Remove duplicated platform-detection logic from `ws_server.py` and `install.sh`. Both should use `create_collector()` (Python) or a shared `detect_wifi_platform()` shell function.

## Consequences

### Positive

- **Zero-crash startup**: `create_collector("auto")` never raises — Docker, WSL, and headless users get `SimulatedCollector` automatically with a clear log message.
- **Single detection path**: Platform logic lives in one place (`rssi_collector.py`), reducing drift between `ws_server.py`, `install.sh`, and future entry points.
- **Better DX**: Error messages explain *why* a collector is unavailable and *what to do* (connect ESP32, install WiFi driver, etc.).

### Negative

- **SimulatedCollector may mask hardware issues**: Users with real WiFi hardware that fails detection might unknowingly run on simulated data.
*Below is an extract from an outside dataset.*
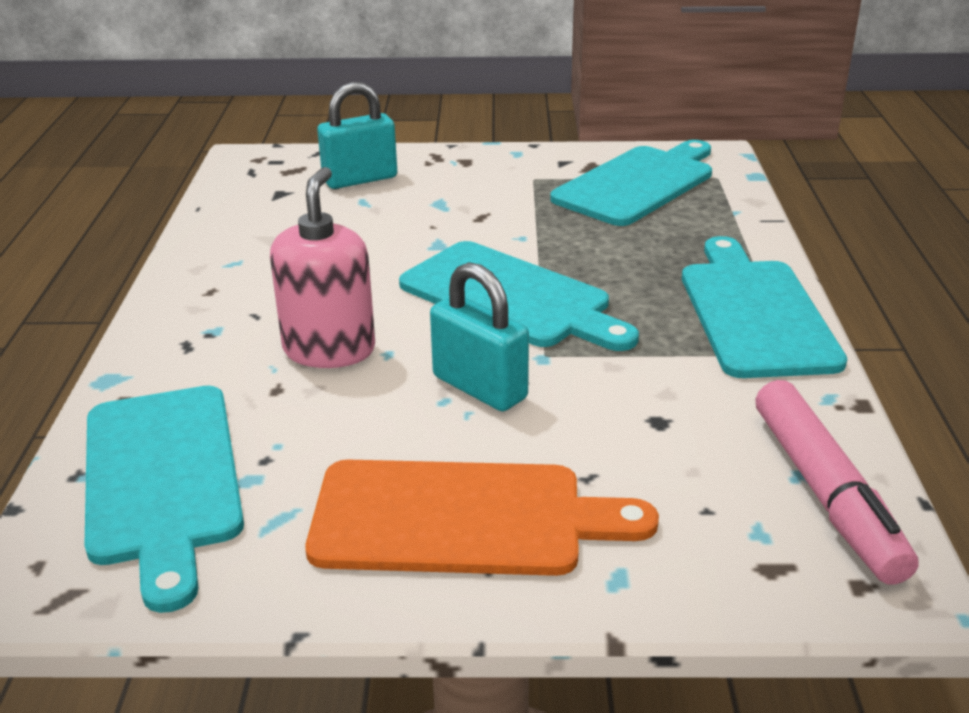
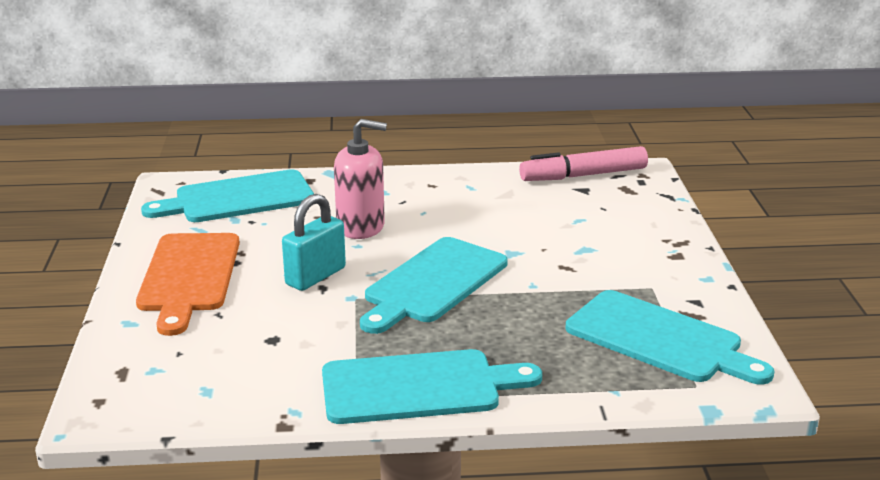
camera: 85 degrees right, 5 degrees down
turquoise padlock [317,82,397,189] -> none
pink marker [756,380,919,585] -> pink marker moved to [519,146,648,181]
Mitigated by the `WARNING`-level log.
- **Breaking change for direct `LinuxWifiCollector` callers**: Code that catches `RuntimeError` from `_validate_interface()` as a signal needs to migrate to `is_available()` or `create_collector()`. This is a minor change — there are no known external consumers.

### Neutral

- `_validate_interface()` behavior is unchanged for existing direct callers — this is additive.

## Implementation Notes

1. Add `create_collector()` and `BaseCollector.is_available()` to `v1/src/sensing/rssi_collector.py`
2. Refactor `ws_server.py` `_init_collector()` to call `create_collector()`
3. Update `install.sh` `detect_wifi_hardware()` to use shared detection logic
4. Add unit tests for each platform path (mock `/proc/net/wireless` presence/absence)
5. Comment on issue #148 with the fix

## References

- Issue #148: RuntimeError: Cannot read /proc/net/wireless
- ADR-013: Feature-Level Sensing on Commodity Gear
- ADR-025: macOS CoreWLAN WiFi Sensing
- [Linux /proc/net/wireless documentation](https://www.kernel.org/doc/html/latest/networking/statistics.html)